→ What you need to do:
Put the records below into a two-column CSV whose columns are named field and value. Give one row per line, with the field text in the first column and its value in the second, each in its own quoted field and with any line breaks changed to spaces.

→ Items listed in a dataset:
Start
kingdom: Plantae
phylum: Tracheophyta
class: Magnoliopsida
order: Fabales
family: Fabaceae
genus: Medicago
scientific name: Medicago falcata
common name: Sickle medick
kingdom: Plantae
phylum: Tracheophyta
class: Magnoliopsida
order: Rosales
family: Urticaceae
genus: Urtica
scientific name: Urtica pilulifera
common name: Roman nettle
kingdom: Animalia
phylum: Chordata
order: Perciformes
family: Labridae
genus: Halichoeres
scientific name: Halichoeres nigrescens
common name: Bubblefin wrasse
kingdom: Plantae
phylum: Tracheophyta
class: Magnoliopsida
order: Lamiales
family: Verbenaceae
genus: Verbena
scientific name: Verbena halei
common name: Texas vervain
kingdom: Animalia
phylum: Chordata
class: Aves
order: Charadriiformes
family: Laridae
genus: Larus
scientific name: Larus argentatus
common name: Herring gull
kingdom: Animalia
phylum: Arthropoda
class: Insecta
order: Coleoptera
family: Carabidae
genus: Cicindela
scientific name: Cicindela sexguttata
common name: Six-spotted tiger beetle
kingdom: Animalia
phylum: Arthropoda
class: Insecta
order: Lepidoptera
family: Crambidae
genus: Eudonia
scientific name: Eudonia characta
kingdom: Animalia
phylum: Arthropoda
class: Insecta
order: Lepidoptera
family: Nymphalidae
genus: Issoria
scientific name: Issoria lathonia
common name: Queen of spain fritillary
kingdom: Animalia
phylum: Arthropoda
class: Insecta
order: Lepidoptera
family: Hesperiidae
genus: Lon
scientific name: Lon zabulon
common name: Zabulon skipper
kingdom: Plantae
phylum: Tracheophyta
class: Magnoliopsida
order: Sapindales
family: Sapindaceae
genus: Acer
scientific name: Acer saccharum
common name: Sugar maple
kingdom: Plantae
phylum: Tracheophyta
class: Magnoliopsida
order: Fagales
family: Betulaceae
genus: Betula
End
→ Answer to the exercise:
field,value
"kingdom:","Plantae"
"phylum:","Tracheophyta"
"class:","Magnoliopsida"
"order:","Fabales"
"family:","Fabaceae"
"genus:","Medicago"
"scientific name:","Medicago falcata"
"common name:","Sickle medick"
"kingdom:","Plantae"
"phylum:","Tracheophyta"
"class:","Magnoliopsida"
"order:","Rosales"
"family:","Urticaceae"
"genus:","Urtica"
"scientific name:","Urtica pilulifera"
"common name:","Roman nettle"
"kingdom:","Animalia"
"phylum:","Chordata"
"order:","Perciformes"
"family:","Labridae"
"genus:","Halichoeres"
"scientific name:","Halichoeres nigrescens"
"common name:","Bubblefin wrasse"
"kingdom:","Plantae"
"phylum:","Tracheophyta"
"class:","Magnoliopsida"
"order:","Lamiales"
"family:","Verbenaceae"
"genus:","Verbena"
"scientific name:","Verbena halei"
"common name:","Texas vervain"
"kingdom:","Animalia"
"phylum:","Chordata"
"class:","Aves"
"order:","Charadriiformes"
"family:","Laridae"
"genus:","Larus"
"scientific name:","Larus argentatus"
"common name:","Herring gull"
"kingdom:","Animalia"
"phylum:","Arthropoda"
"class:","Insecta"
"order:","Coleoptera"
"family:","Carabidae"
"genus:","Cicindela"
"scientific name:","Cicindela sexguttata"
"common name:","Six-spotted tiger beetle"
"kingdom:","Animalia"
"phylum:","Arthropoda"
"class:","Insecta"
"order:","Lepidoptera"
"family:","Crambidae"
"genus:","Eudonia"
"scientific name:","Eudonia characta"
"kingdom:","Animalia"
"phylum:","Arthropoda"
"class:","Insecta"
"order:","Lepidoptera"
"family:","Nymphalidae"
"genus:","Issoria"
"scientific name:","Issoria lathonia"
"common name:","Queen of spain fritillary"
"kingdom:","Animalia"
"phylum:","Arthropoda"
"class:","Insecta"
"order:","Lepidoptera"
"family:","Hesperiidae"
"genus:","Lon"
"scientific name:","Lon zabulon"
"common name:","Zabulon skipper"
"kingdom:","Plantae"
"phylum:","Tracheophyta"
"class:","Magnoliopsida"
"order:","Sapindales"
"family:","Sapindaceae"
"genus:","Acer"
"scientific name:","Acer saccharum"
"common name:","Sugar maple"
"kingdom:","Plantae"
"phylum:","Tracheophyta"
"class:","Magnoliopsida"
"order:","Fagales"
"family:","Betulaceae"
"genus:","Betula"